About the site

This site is a personal project to scrape as many news agencies as possible and do sentiment analysis on them to produce a variety of metrics.

The sentiment analysis is performed using NLTK and Vader Sentiment. Vader produces four numbers: positivity, negativity, neutrality, and a compound score which normalizes the other 3 scores.

I actually kind of dislike the compound score because it's very polarized. I calculate a fifth score I call sentiment which is just positivity minus negativity. The result is a bit more gradated than compound, but also closer to the center of the axis [-100, 100].

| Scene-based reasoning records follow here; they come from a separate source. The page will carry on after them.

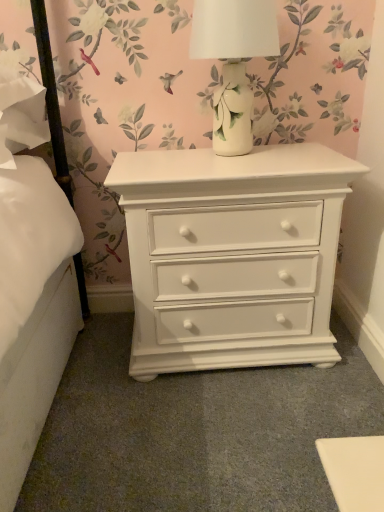
Question: Is white ceramic vase at upper center inside the boundaries of white painted wood nightstand at center, or outside?

Choices:
 (A) outside
 (B) inside

Answer: (A)

Question: In terms of height, does white ceramic vase at upper center look taller or shorter compared to white painted wood nightstand at center?

Choices:
 (A) short
 (B) tall

Answer: (A)

Question: From the image's perspective, is white ceramic vase at upper center positioned above or below white painted wood nightstand at center?

Choices:
 (A) above
 (B) below

Answer: (A)

Question: Is white painted wood nightstand at center inside the boundaries of white ceramic vase at upper center, or outside?

Choices:
 (A) outside
 (B) inside

Answer: (A)

Question: Is white painted wood nightstand at center to the left or to the right of white ceramic vase at upper center in the image?

Choices:
 (A) left
 (B) right

Answer: (B)

Question: In the image, is white painted wood nightstand at center positioned in front of or behind white ceramic vase at upper center?

Choices:
 (A) front
 (B) behind

Answer: (B)

Question: In terms of width, does white painted wood nightstand at center look wider or thinner when compared to white ceramic vase at upper center?

Choices:
 (A) thin
 (B) wide

Answer: (B)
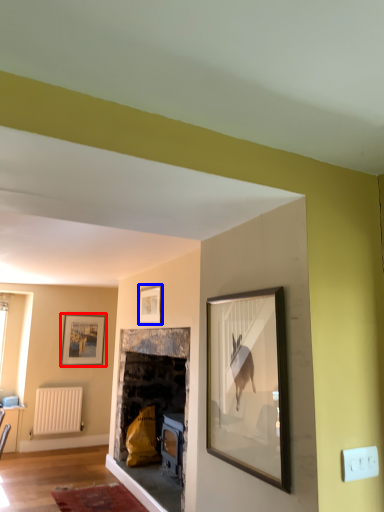
Question: Which object appears closest to the camera in this image, picture frame (highlighted by a red box) or picture frame (highlighted by a blue box)?

Choices:
 (A) picture frame
 (B) picture frame

Answer: (B)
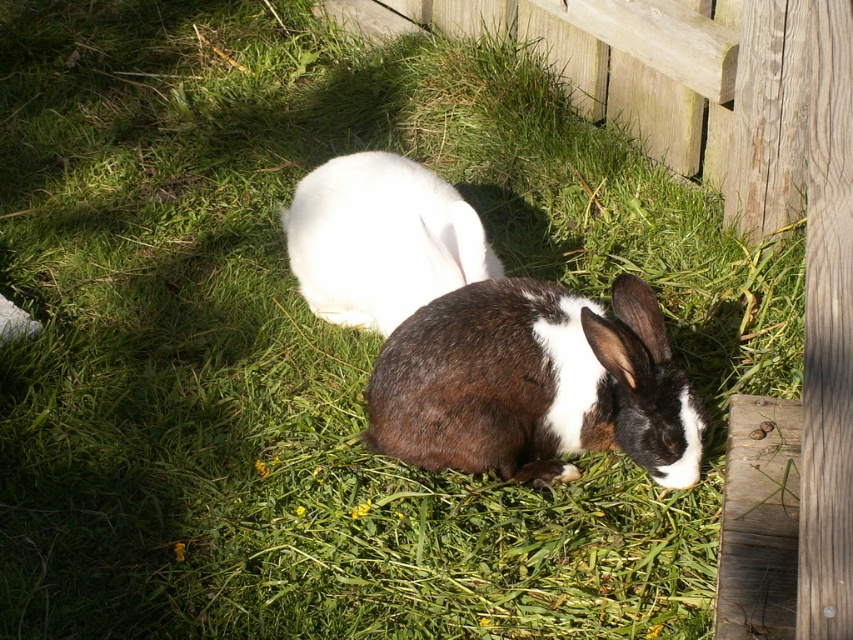
Question: Is brown fuzzy rabbit at center smaller than white fluffy rabbit at center?

Choices:
 (A) no
 (B) yes

Answer: (B)

Question: Can you confirm if brown fuzzy rabbit at center is positioned below white fluffy rabbit at center?

Choices:
 (A) no
 (B) yes

Answer: (B)

Question: Is brown fuzzy rabbit at center further to camera compared to white fluffy rabbit at center?

Choices:
 (A) no
 (B) yes

Answer: (A)

Question: Which of the following is the closest to the observer?

Choices:
 (A) (306, 192)
 (B) (512, 403)

Answer: (B)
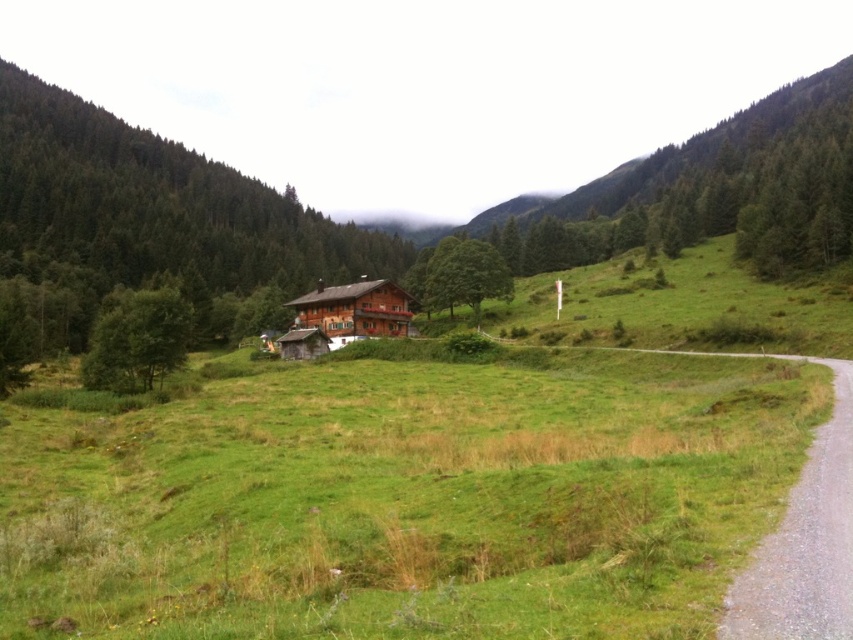
Question: Does wooden cabin at center have a greater width compared to green leafy tree at center?

Choices:
 (A) no
 (B) yes

Answer: (B)

Question: Which of these objects is positioned farthest from the gravel road at right?

Choices:
 (A) wooden cabin at center
 (B) green leafy tree at left
 (C) green leafy tree at center

Answer: (C)

Question: Which of the following is the closest to the observer?

Choices:
 (A) (440, 266)
 (B) (817, 557)
 (C) (86, 356)

Answer: (B)

Question: Considering the relative positions of green grassy field at center and green leafy tree at center in the image provided, where is green grassy field at center located with respect to green leafy tree at center?

Choices:
 (A) left
 (B) right

Answer: (A)

Question: Does green grassy field at center have a larger size compared to wooden cabin at center?

Choices:
 (A) yes
 (B) no

Answer: (A)

Question: Which of these objects is positioned farthest from the green leafy tree at center?

Choices:
 (A) wooden cabin at center
 (B) green leafy tree at left
 (C) gravel road at right
 (D) green grassy field at center

Answer: (C)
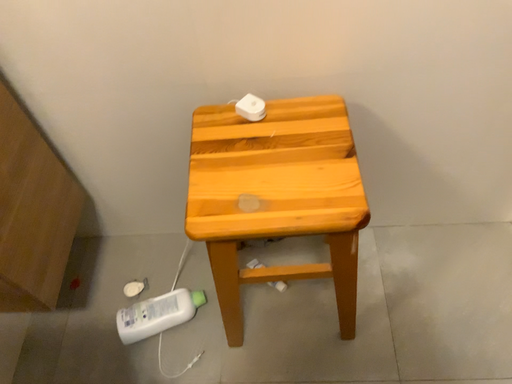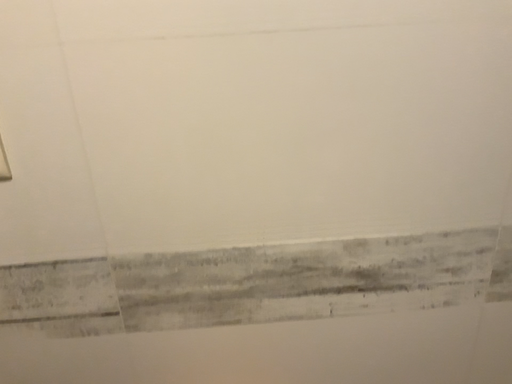
Question: How did the camera likely rotate when shooting the video?

Choices:
 (A) rotated upward
 (B) rotated downward

Answer: (A)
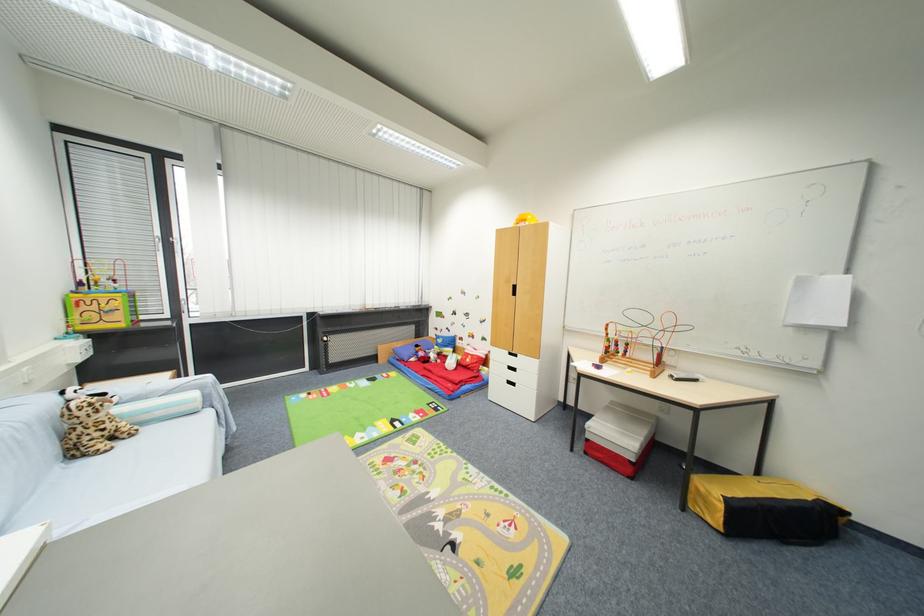
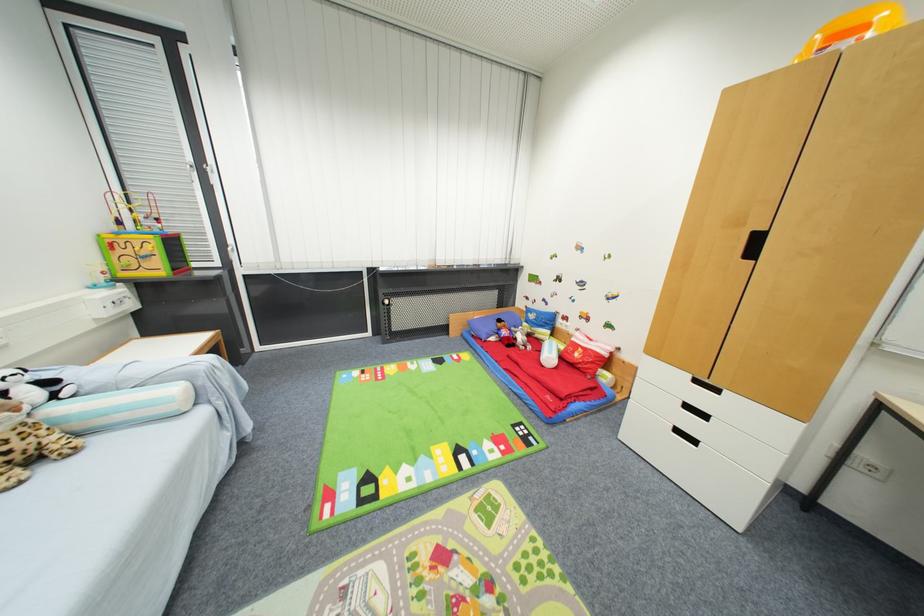
The point at [408,422] is marked in the first image. Where is the corresponding point in the second image?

The website itself (and the database) have seen a bit of migration over the past six months. It started on a Raspberry Pi 4 with a 4 terabyte external hard drive in my bedroom. After I essentially fried the Pi with a memory leak due to never closing Chromium when running it in headless mode through Selenium, I migrated to a desktop PC running headless Arch Linux, and thence to a Basic Droplet from Digital Ocean.

Right now, the site itself, and the Postgres database, are running on the droplet, while the Spiders are running on that headless Arch PC pointed at the VPS for connecting to the database. This saves me some processing time on the VPS.

The wordclouds are also generated on my local server, and archived there, but pushed via SCP in a crontab to the VPS.

All of the code is available in my repo mas-4/maudlin. Feel free to fork or submit pull requests.

For the time being I'm calling the site Maudlin, but not really doing much with it. The styling is rudimentary because I don't care about it right now.

A Few More Notes

There are some weird quirks with the sentiment.

First, Fox seems more positive I think because it's advertising heavy. I'd like to work on its scraper to eliminate that. But "Click" shows up in its wordcloud specifically because it appears so often within the text of the article with their advertising. (Update 8/11/21, I've mitigated this by adding certain stop words to the wordcloud generator, and I believe fixing the scraper itself)

I've also just flat out seen some scores I disagree with (a cheerful article that gets a bad score is not hard to recognize), but I'll have to dig into the articles more and perhaps investigate tuning the model, if possible.

Also note, neutrality is NOT a score of journalistic neutrality but basically a neutral tone. I imagine it's closer to "percentage of document that are neutral words." The result may seem strange when Breitbart appears at the top for now of neutrality.